EXPOSÉ DES MOTIFS
Mesdames, Messieurs,
Le 24 février 2022, la Fédération de Russie a entrepris l'invasion de l'Ukraine à travers une agression qu'elle qualifie « d'opération spéciale ». Depuis le début du conflit, les parlements des États membres de l'Union européenne et le Parlement européen, ainsi que nombre d'ONG alertent les gouvernements et les institutions judiciaires internationales sur les exactions commises par les troupes armées par la Russie. Certains de ces crimes, très bien documentés, montrent que l'armée régulière et les troupes paramilitaires mobilisées par la Russie se livrent à des actes qui, au regard du droit international, pourraient être constitutifs de crimes de guerre, de crimes contre l'humanité et possiblement de crimes de génocide.
Amnesty International, l'ONG « Centre pour les libertés civiles » (récipiendaire du prix Nobel de la paix en 2022) et l'association « Pour l'Ukraine pour leur liberté et la nôtre » dénoncent le déplacement forcé d'ampleur massive d'enfants ukrainiens vers l'ensemble du territoire de la Russie.
Il s'agit parfois d'orphelins mais souvent d'enfants ayant encore des parents en Ukraine et qui sont envoyés de force en Russie pour y être adoptés ou placés par des familles russes ou encore envoyés, selon les termes du Kremlin, dans des « camps de vacances » ou des orphelinats. Les autorités russes procèdent à ce qu'ils appellent la « dénazification » des territoires occupés en « désukrainisant » les déportés, en procédant à la « russification » de leur identité, de leurs origines et de leur culture maternelle. Bien plus qu'une épuration ethnique des territoires annexés ou occupés, ce procédé honteux, visant à éradiquer l'identité ukrainienne d'enfants s'apparente à un véritable acte constitutif d'un crime de génocide.
La Cour pénale internationale considère en effet la déportation, le transfert illégal et la détention illégale comme des crimes de guerre ; la déportation et le transfert forcé de population comme un crime contre l'humanité ; le transfert forcé d'enfant d'un groupe à un autre comme un crime de génocide. Au regard du droit international, la Fédération de Russie, son président, son gouvernement, sa commissaire aux droits de l'enfant, ainsi toute personne ayant organisé et entrepris ces déplacements forcés, se rendent condamnables pour crimes précédemment énoncés.

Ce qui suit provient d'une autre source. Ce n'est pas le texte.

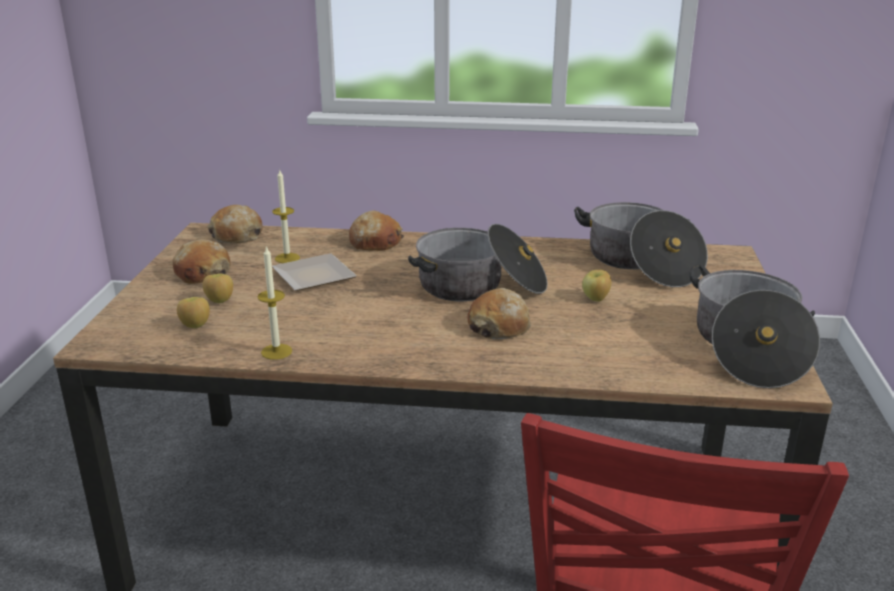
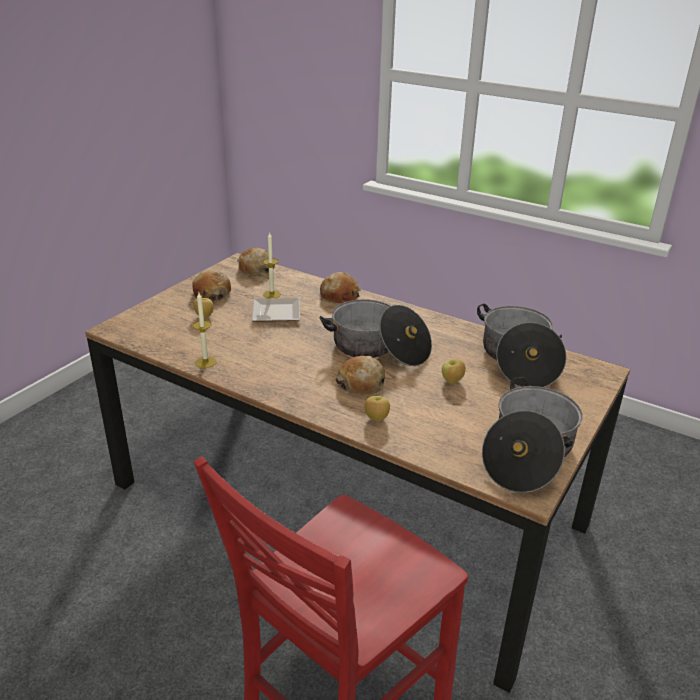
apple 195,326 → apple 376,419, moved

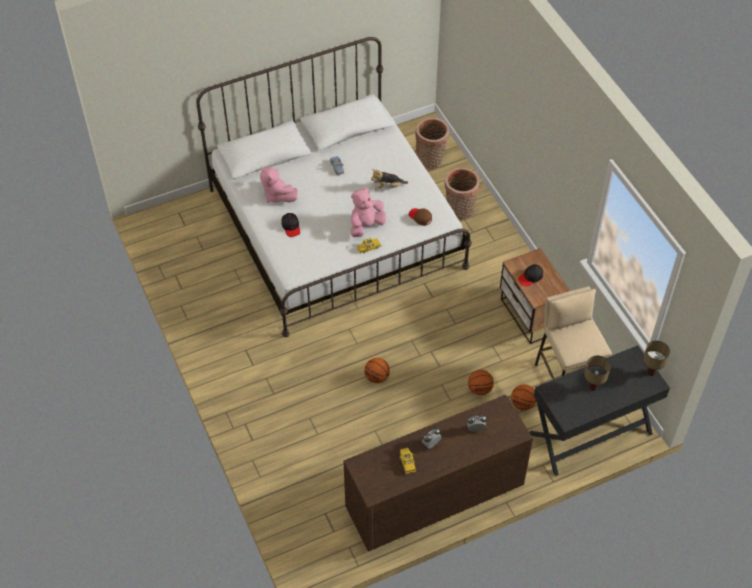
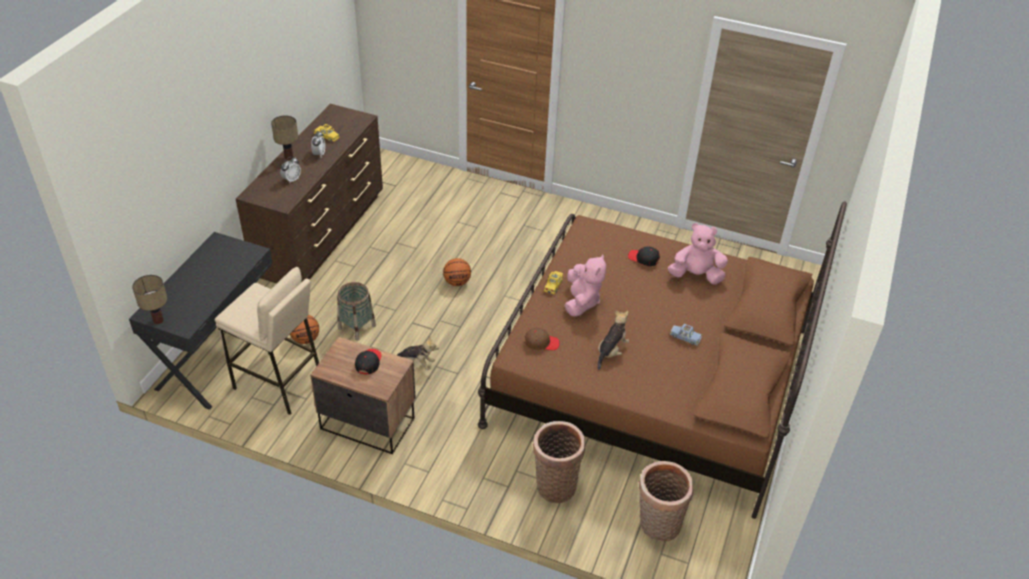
- → plush toy 416,364
table lamp 593,387 → table lamp 289,157, moved
basketball 480,389 → basket 357,327
bed (white) 335,228 → bed (brown) 651,376

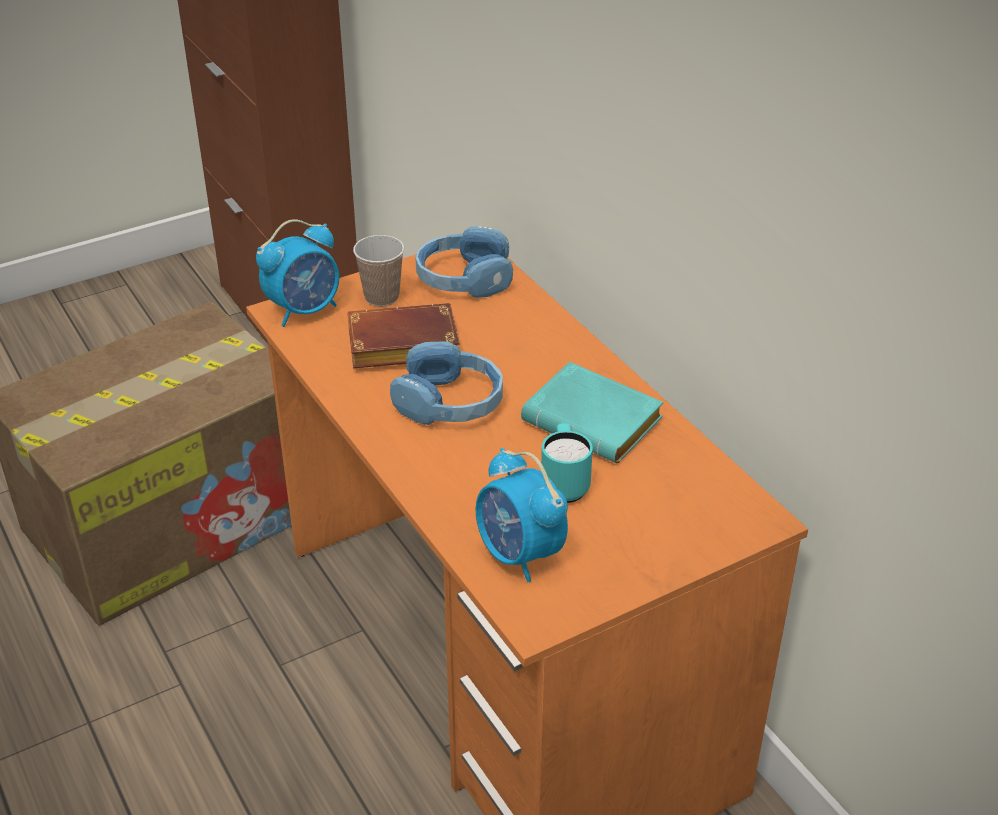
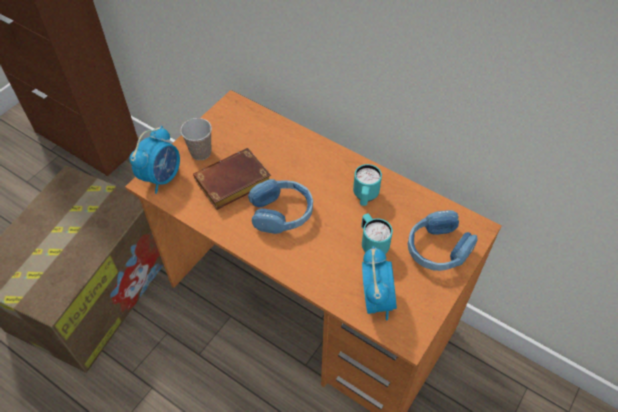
headphones (blue) 463,279 → headphones (blue) 438,249, moved
book (turquoise) 596,422 → mug (turquoise) 365,197
alarm clock 519,555 → alarm clock 376,299, 120 degrees counterclockwise

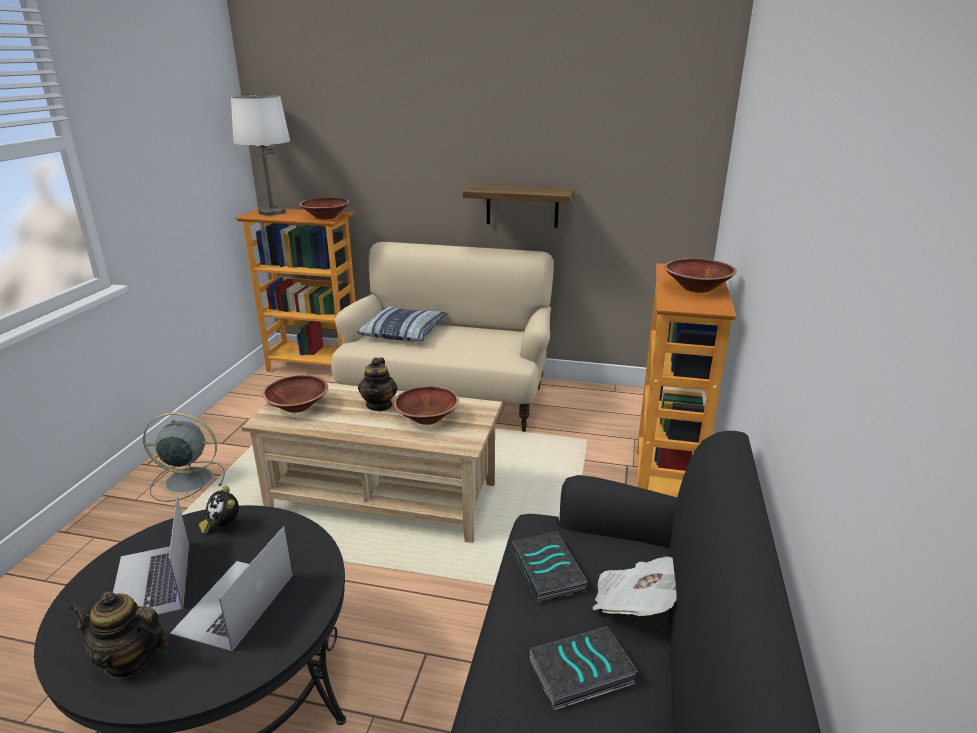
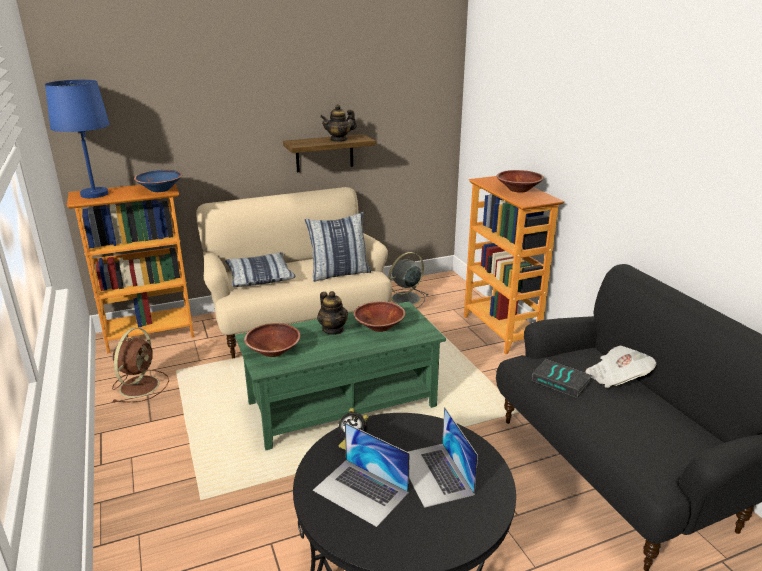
book 581,674 → -
- → fan (brown) 140,385
- → pillow 339,273
teapot 129,660 → teapot 339,139, moved
fan (grey) 186,480 → fan (grey) 404,299, moved
table lamp (white) 272,212 → table lamp (blue) 95,194
coffee table (beige) 384,497 → coffee table (green) 342,405
bowl (brown) 326,217 → bowl (blue) 160,189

Dans la noble tradition de défense des droits humains de notre pays, le Sénat invite l'Union européenne et ses États membres à condamner le plus fermement possible ces actes perpétrés à l'encontre d'un nombre considérable d'enfants ukrainiens, que la situation dans les territoires annexés ou occupés par la Fédération de Russie ne permet pas encore de quantifier avec précision. Le Sénat invite aussi l'Union européenne et ses États membres à mettre en oeuvre tous les moyens techniques et humains à leur disposition, en coopération avec les autorités ukrainiennes pour documenter et étayer ces faits en vue de sanctions immédiates et d'instruction pour d'éventuelles condamnations juridiques à venir. Le Sénat invite aussi le Gouvernement français à soutenir ces orientations et à porter cette résolution auprès de ses partenaires européens et auprès des institutions européennes.
Tel est le sens de cette proposition de résolution européenne.